**Lezen en toepassen**:
(1) Waar in het huis lag volgens de tekst over het bezoek van commies Vellinga de slaapkamer van het echtpaar Cohen?
(2) Citeer uit de tekst over het bezoek van commies Vellinga het stuk dat begint bij "Bets ruimde vlug" en eindigt bij "grond gelegen was.".

=== Aangeleverde tekst ===

Bets ruimde vlug de twee bordjes en kopjes weg. Het echtpaar Cohen verdween inmiddels naar hun slaapkamer, die aan de achterkant van ons huis, op de begane grond gelegen was.
Er werd inmiddels op de deur geklopt. Commies Vellinga van de Waalwljkse belastingdienst bleek aan de deur te staan. Deze kwam wel eens vaker aanlopen, om wat te buurten.
"Komt u binnen en neemt u plaats". Vellinga ginglinks naast de kachel zitten. "Hebt u misschien trek in een kopje koffie?" Na een kort inleidend babbeltje vertelt hij, dat zijn vrouw gehoord had, dat bij Van Alphen joodse mensen ondergedoken zaten. "Hoe komen ze daar nou bij?" zie ik. Ik deed net of ik kwaad werd. "Die joden, die hebben nogal wat uitgehaald; bedriegers en oplichters zijn het" of woorden van die strekking. "Joden, neen ik moet er niets van hebben; alhoewel, van de andere kant zou het wel wat zijn. Immers, de meeste joden zitten er goed bij en dan kon je er elke week geld van beuren." Vellinga veranderde van onderwerp en hij vroeg mij, of ik wellicht kans zag, om ergens wat pijptabak voor hem te bemachtigen. "Dat zou best kunnen zijn", antwoordde ik. Intussen trek ik de bovenste lade van mijn werkbank open en deze zat vol met pakjes rooktabak van Niemeijer! Vellinga kwam een beetje in zijn stoel omhoog en ziet de pakjes in de la liggen. "Wolken van genot" stond er op. Voor een dubbeltje verkocht ik hem een pakje van een half ons. Vellinga vulde meteen zijn pijp tot boven aan toe vol en stak hem op: "Wolken van genot!"

=== Gegevens ===

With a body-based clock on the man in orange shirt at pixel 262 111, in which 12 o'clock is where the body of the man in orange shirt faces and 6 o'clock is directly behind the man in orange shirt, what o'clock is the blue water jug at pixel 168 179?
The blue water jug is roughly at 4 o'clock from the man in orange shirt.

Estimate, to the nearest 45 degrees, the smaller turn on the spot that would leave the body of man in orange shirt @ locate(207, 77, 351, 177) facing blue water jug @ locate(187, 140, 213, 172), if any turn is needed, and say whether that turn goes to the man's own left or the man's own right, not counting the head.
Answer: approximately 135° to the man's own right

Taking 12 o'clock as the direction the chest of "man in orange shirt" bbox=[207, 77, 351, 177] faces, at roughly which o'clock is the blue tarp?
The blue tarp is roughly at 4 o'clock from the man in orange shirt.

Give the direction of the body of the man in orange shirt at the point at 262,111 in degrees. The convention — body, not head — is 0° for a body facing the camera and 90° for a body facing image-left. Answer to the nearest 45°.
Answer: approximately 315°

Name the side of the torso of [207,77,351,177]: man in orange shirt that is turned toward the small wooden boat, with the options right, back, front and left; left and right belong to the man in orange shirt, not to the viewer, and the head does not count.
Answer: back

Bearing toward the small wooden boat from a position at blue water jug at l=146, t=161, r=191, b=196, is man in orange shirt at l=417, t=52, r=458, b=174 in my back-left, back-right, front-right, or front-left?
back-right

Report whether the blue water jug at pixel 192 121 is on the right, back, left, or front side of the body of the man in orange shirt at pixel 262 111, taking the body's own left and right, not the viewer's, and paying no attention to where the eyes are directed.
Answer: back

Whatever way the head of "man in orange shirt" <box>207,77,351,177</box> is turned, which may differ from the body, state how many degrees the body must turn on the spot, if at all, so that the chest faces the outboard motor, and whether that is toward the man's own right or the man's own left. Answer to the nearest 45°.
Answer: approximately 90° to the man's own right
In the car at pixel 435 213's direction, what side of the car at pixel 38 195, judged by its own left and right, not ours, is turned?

===

**Antwoorden op volgorde**:
(1) Aan de achterkant van het huis, op de begane grond.

(2)
Bets ruimde vlug de twee bordjes en kopjes weg. Het echtpaar Cohen verdween inmiddels naar hun slaapkamer, die aan de achterkant van ons huis, op de begane grond gelegen was.